The Lone Ranger, the sole survivor of an ambushed company of Texas Rangers. He was nursed back to health by his steady Indian companion Tonto, and together they fight crime and injustice. The Lone Ranger embodies every myth of early twentieth century American morals and has delighted children and adults alike since the 1930's. But who was that masked man? Is the modern myth based upon some older, more truthful legend?

No. Sorry, it's all made up.

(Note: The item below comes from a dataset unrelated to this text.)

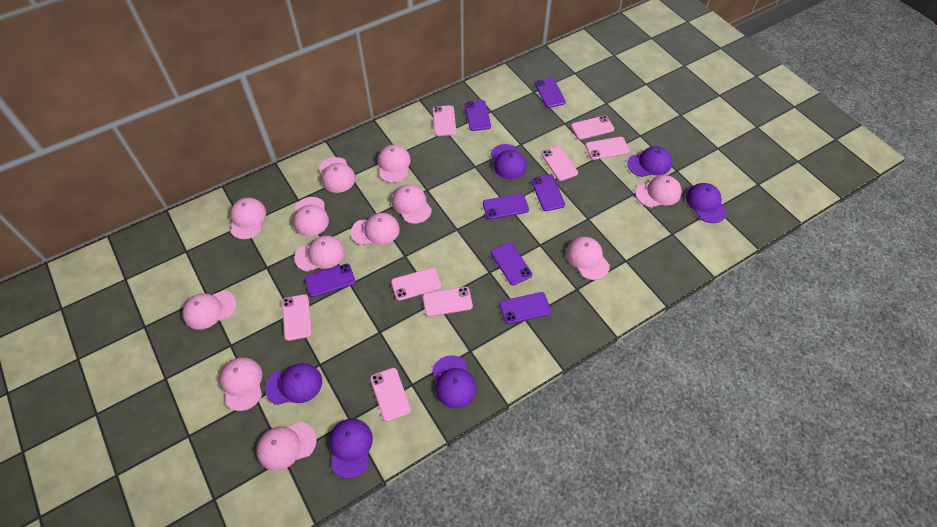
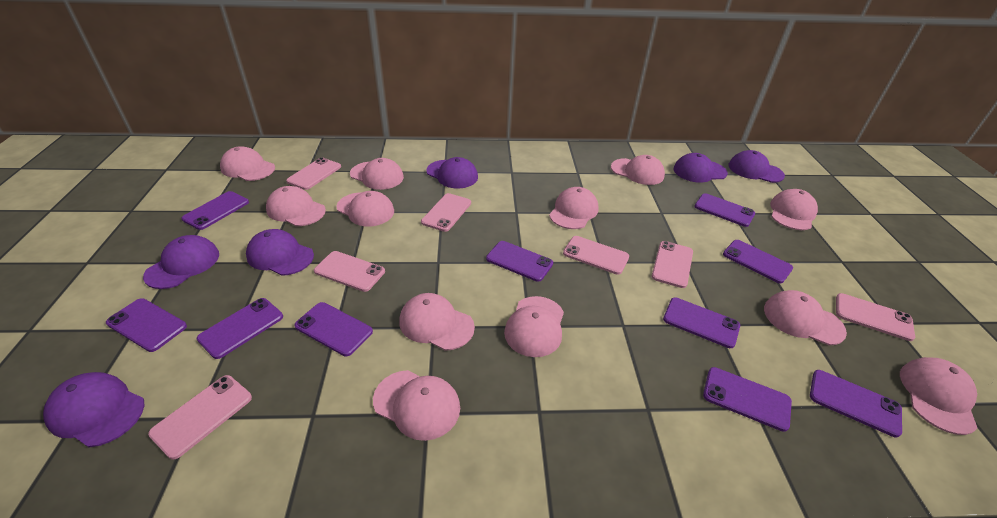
pink phone: 8 -> 7
purple phone: 7 -> 10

The Lone Ranger was created by Detroit radio station owner George Washington Trendle and scriptwriter Fran Striker and first aired on WXYZ and seven other Michigan affiliates on January 30, 1933. The radio show proved so popular that it was turned into a television show that had its debut on the fifteenth of September 1949.

It was the first western produced for television. Hopalong Cassidy had been the first western on the air, but the telecast images were all old stock film footage. The show lasted for 221 episodes and ran until 1957 running concurrently with the radio program until its demise in 1954.

If you mention The Lone Ranger to any baby boomer they'll undoubtedly think of Clayton Moore. Moore was only one of many actors who portrayed the epitome white hat, but he played the character the longest. When the show was cancelled in 1957 Moore continued playing The Lone Ranger at public appearances, often visiting children in the hospital.

The Wrather Corporation bought the rights to The Lone Ranger from Mr. Trendle in 1954 for 3 million dollars. By the late seventies the Wrather Corporation was trying to get a Lone Ranger movie off the ground and asked Moore to stop wearing the mask in public. They had a younger man in mind for the role and didn't want his presence interfering. Moore refused and in 1979 the Wrather Corporation obtained a court order restraining Moore from wearing the mask. In response Moore took to wearing sunglasses in the shape of the mask and begun an active public campaign to reverse the court order by appearing on numerous talk shows and news programs.

The Wrather Corporation released "The Legend of The Lone Ranger" in 1981. It bombed, badly, losing more than 11 million dollars. The actor contracted to portray The Lone Ranger was Klinton Spilsbury, whose voice was pitched so high that the studio had all of his dialogue dubbed over, badly. After finally coming to grips with their loss the Wrather Corporation relented and in 1984 allowed Moore to don the mask once again.